Generalnie przyjemnie mi się to czyta, ale ten brak emocji jest dotkliwy, szczególnie w niektórych momentach. W te dialogi przydałoby się tchnąć trochę życia, żeby nie były takimi pustymi linijkami tekstu następującymi po sobie niemal mechanicznie. Tak jak wspominali poprzednicy, tchnąłbym w to trochę więcej emocji i ładnie to sobie przemyślał.

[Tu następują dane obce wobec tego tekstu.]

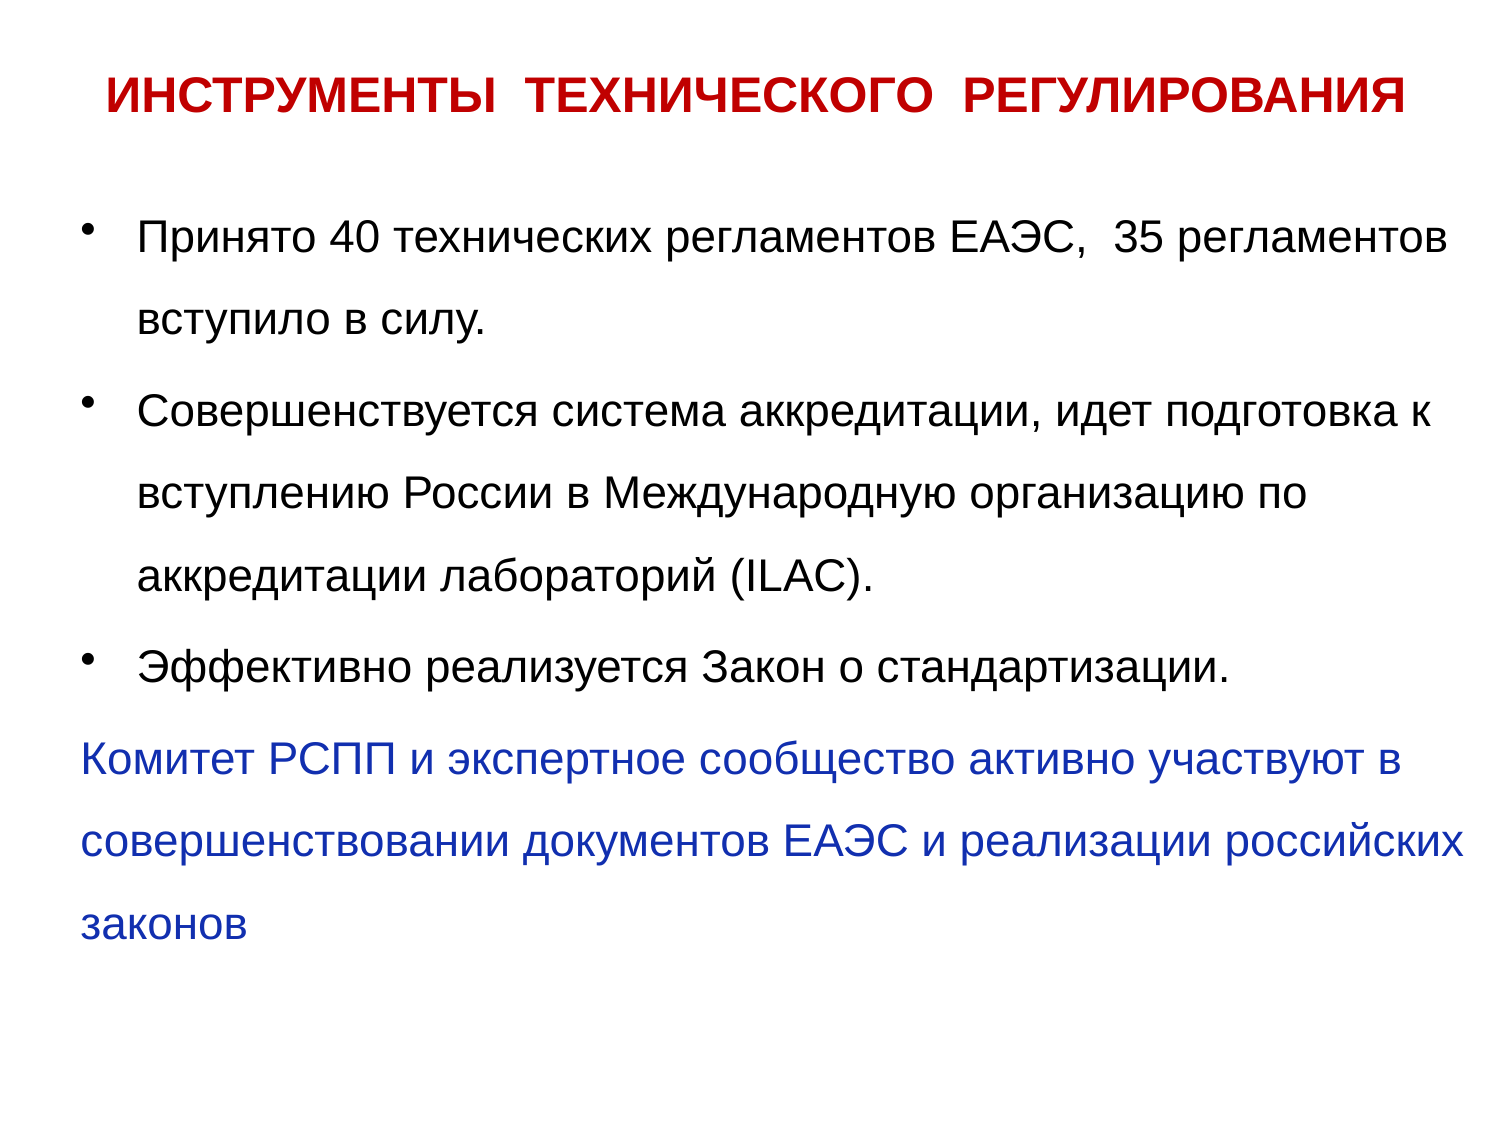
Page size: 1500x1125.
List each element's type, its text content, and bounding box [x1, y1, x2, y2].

text_box ИНСТРУМЕНТЫ ТЕХНИЧЕСКОГО РЕГУЛИРОВАНИЯ Принято 40 технических регламентов ЕАЭС, 35 регламентов вступило в силу. Совершенствуется система аккредитации, идет подготовка к вступлению России в Международную организацию по аккредитации лабораторий (ILAC). Эффективно реализуется Закон о стандартизации. Комитет РСПП и экспертное сообщество активно участвуют в совершенствовании документов ЕАЭС и реализации российских законов [65, 66, 1496, 1094]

Na przykład ten wątek z Rainbow Dash pragnącą zabić takie masy kucyków, nie do końca to rozumiem. Kiedy chciała poświęcić ich dla wygrania wojny, to było jeszcze w porządku, wiadomo, obowiązki jako generał, trzeba się liczyć ze stratami. Ale taka akcja zrobiła z niej bardziej psychopatkę, chyba, że taki był zamiar autorki i szykujemy się na jakiś plot twist z Dashie jako złodupcem, wtedy oke! ^^
Wątek spotkania Mane 6 i przypadkowego spotkania CMC, w przypadku tych drugich wypadł trochę naciąganie. Nie upraszczaj tak bardzo akcji, idziesz w dobrym kierunku, a potem przyspieszasz wszystko jakby ci się gdzieś spieszyło. To bardzo w duchu serialu (22 minuty i się zawijamy!) ale nie w duchu fanfikcji, ja bym na Twoim miejscu najpierw poznał ze sobą tylko dwójkę z nich, a potem w jakichś dowolnych okolicznościach (na przykład akcji ratowania przed jakimś stworem z lasu albo innym paskudztwem) dorzuciłbym spotkanie ze Scootaloo i tym samym zejście się CMC. Ale generalnie to fajny pomysł, masz sporo fajnych pomysłów, to mi się podoba. Zalatuje to mocno finałem bodajże piątego sezonu, takie spotkanie CMC z alternatywnej rzeczywistości na pewno byłoby bardzo ciekawe na ekranie.